SAN FRANCISCO (Reuters) - Groupon Inc disclosed some details of its plan to offer location-based offers through mobile phones when the largest daily deal company responded on Thursday to Congressional questions about its privacy policies.
Groupon general counsel David Schellhase said the company is developing technology that will track customers’ location, even if they don’t have a Groupon app open on their phones, according to an August 10 letter to the co-chairmen of the House Bi-Partisan Privacy Caucus: Joe Barton, a Texas Republican, and Edward Markey, a Massachusetts Democrat.
“Groupon currently does not access location data when the Groupon mobile application is not running. However, our customers are asking for services that require this functionality,” Schellhase wrote in the letter, a copy of which was released on Thursday by Barton and Markey.
The congressmen wrote to Groupon Chief Executive Andrew Mason in July asking about the company’s new privacy and data collection policy.
Groupon, which filed recently for a $750 million initial public offering, collects data on customers so it can offer more appropriate bargains, increasing the chances subscribers will buy them.
Groupon and rivals including LivingSocial are offering more instant deals that require location information.
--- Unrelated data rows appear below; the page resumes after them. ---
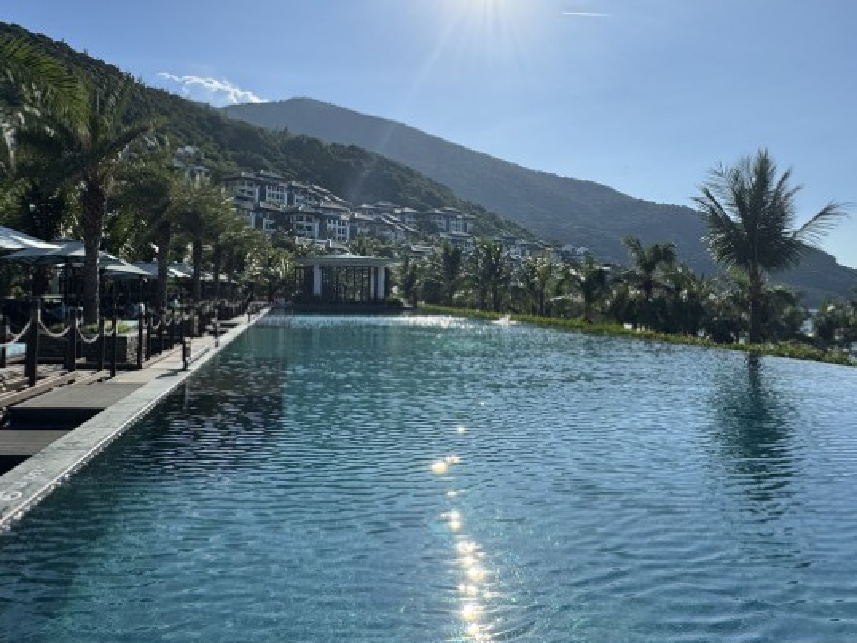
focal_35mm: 26
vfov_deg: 52.8
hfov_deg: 66.7
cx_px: 346
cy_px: 266
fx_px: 644
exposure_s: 1/3906
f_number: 2.2
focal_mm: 2.22
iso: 40
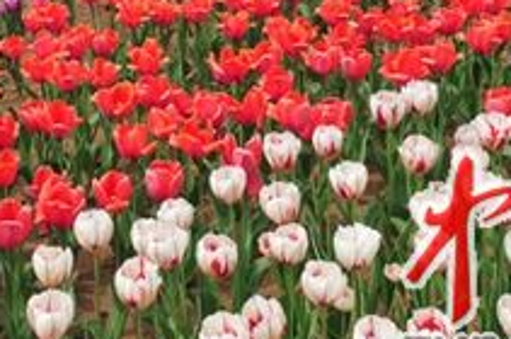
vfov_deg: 17.9
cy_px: -36
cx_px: 140
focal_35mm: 73
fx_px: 1035
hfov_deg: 27.4
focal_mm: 28
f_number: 9
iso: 200
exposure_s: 1/320
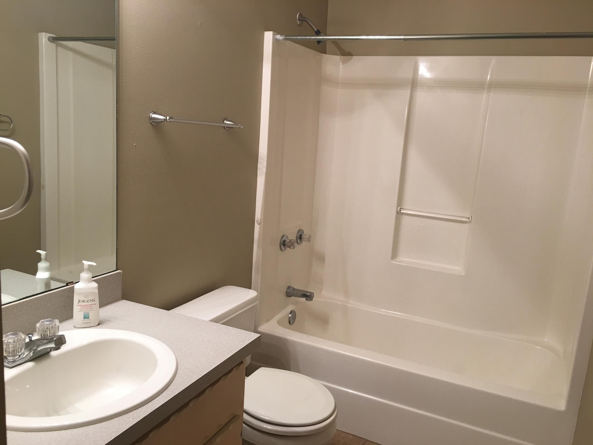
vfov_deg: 48.2
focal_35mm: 29
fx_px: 497
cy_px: 222
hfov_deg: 61.7
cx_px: 296
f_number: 2.2
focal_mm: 4.15
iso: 32
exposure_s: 1/15
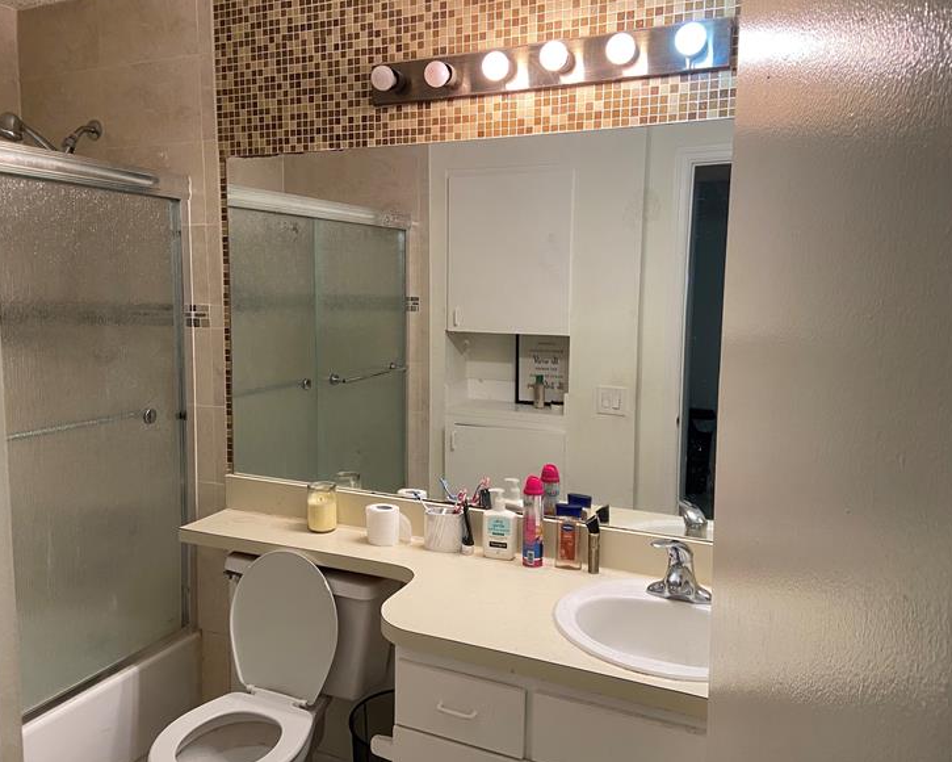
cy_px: 384
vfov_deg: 51.5
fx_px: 789
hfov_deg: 62.1
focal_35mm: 28
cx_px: 433
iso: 100
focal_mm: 4.25
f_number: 1.8
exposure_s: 1/60
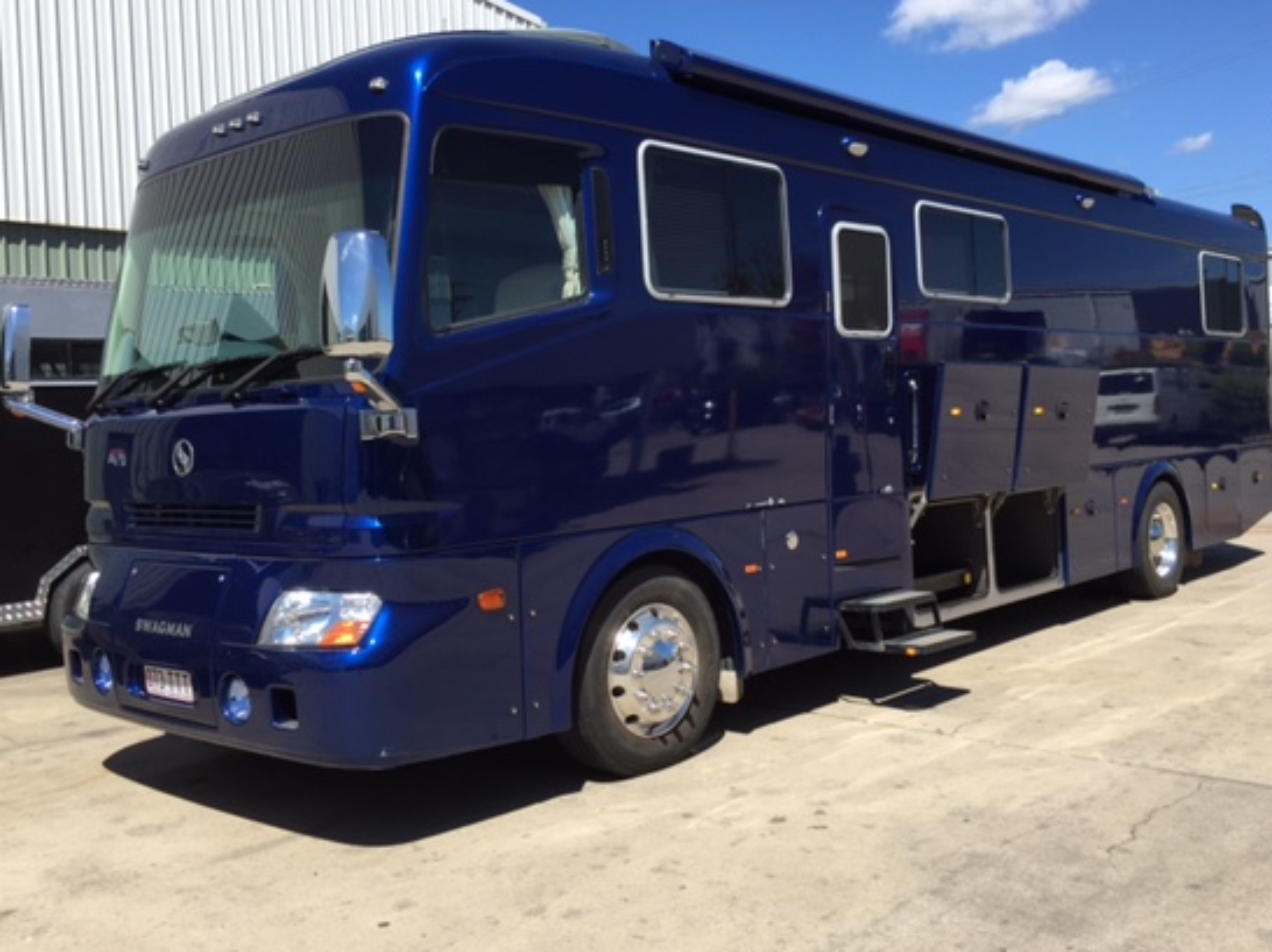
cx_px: 650
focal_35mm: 34
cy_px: 445
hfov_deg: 54.0
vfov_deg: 41.7
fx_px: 1249
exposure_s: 1/1412
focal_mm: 4.15
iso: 32
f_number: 2.2
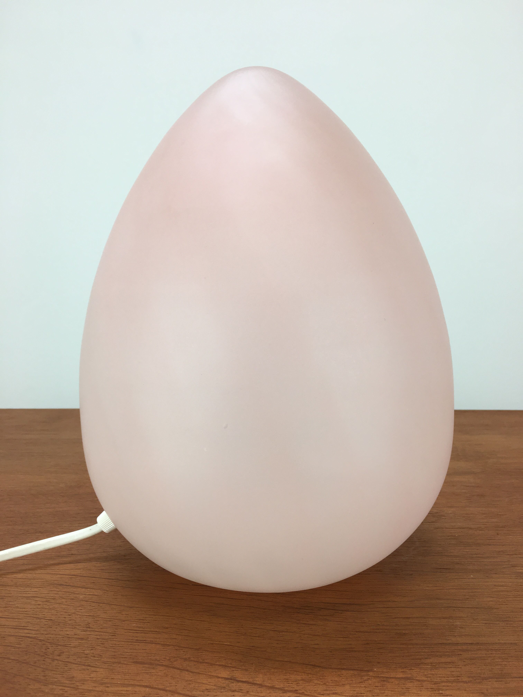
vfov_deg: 61.7
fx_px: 584
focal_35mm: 29
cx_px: 262
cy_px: 348
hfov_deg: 48.2
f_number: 2.2
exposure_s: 1/50
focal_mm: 4.15
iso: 32
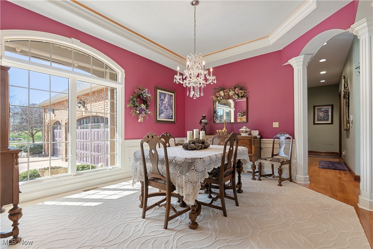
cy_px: 124
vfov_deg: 73.8
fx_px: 166
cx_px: 186
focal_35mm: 16
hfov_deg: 96.7
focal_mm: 16
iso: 160
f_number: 4
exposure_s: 1/8
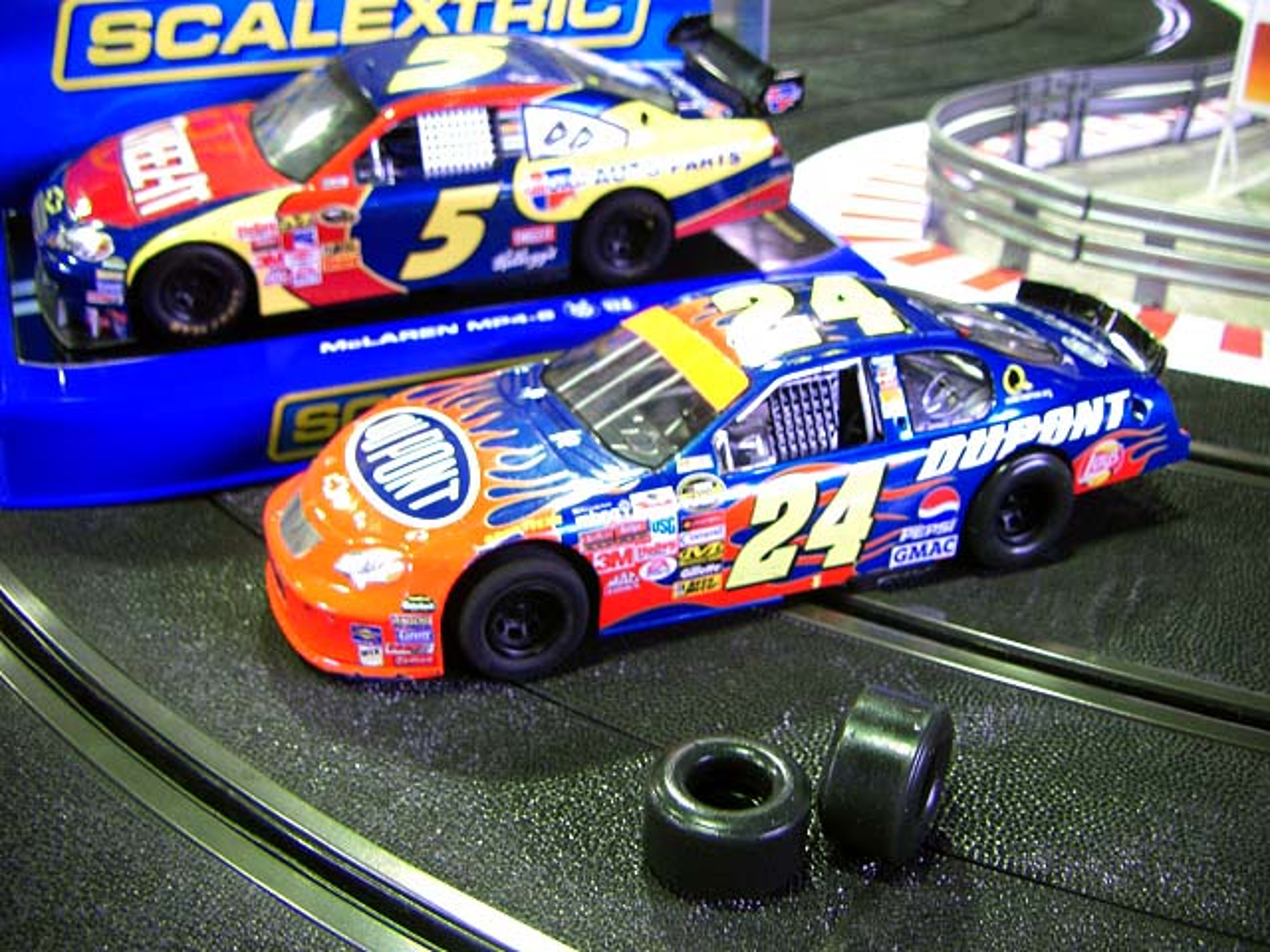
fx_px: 1394
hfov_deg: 49.0
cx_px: 635
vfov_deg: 37.7
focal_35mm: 38
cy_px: 476
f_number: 3.4
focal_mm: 6.3
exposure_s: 1/15
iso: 200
This is a potentially lucrative new part of the daily deal sector, but it has increased concern about privacy.
“A customer may wish to have a ‘push’ notification appear in her email around the noon hour to alert her that a lunch special is being offered at a nearby restaurant,” Schellhase wrote in his August 10 letter.
“In order to choose a relevant deal for the user at the correct time, location information would need to be collected about the user just before noon, even if the Groupon mobile application is not running on the device at that time,” he explained. “We are working to provide this type of functionality in the future.”
Schellhase stressed that customers must “explicitly consent” to give their location information to Groupon, otherwise the company won’t collect the data.
Markey expressed satisfaction with Groupon’s approach.
“It’s appropriate that Groupon currently uses an opt-in feature for location-based services,” he said in a statement on Thursday. “This enables consumers to decide whether to grant permission for Groupon to pinpoint where a consumer is at any given moment so it can make offers tailored to that location.”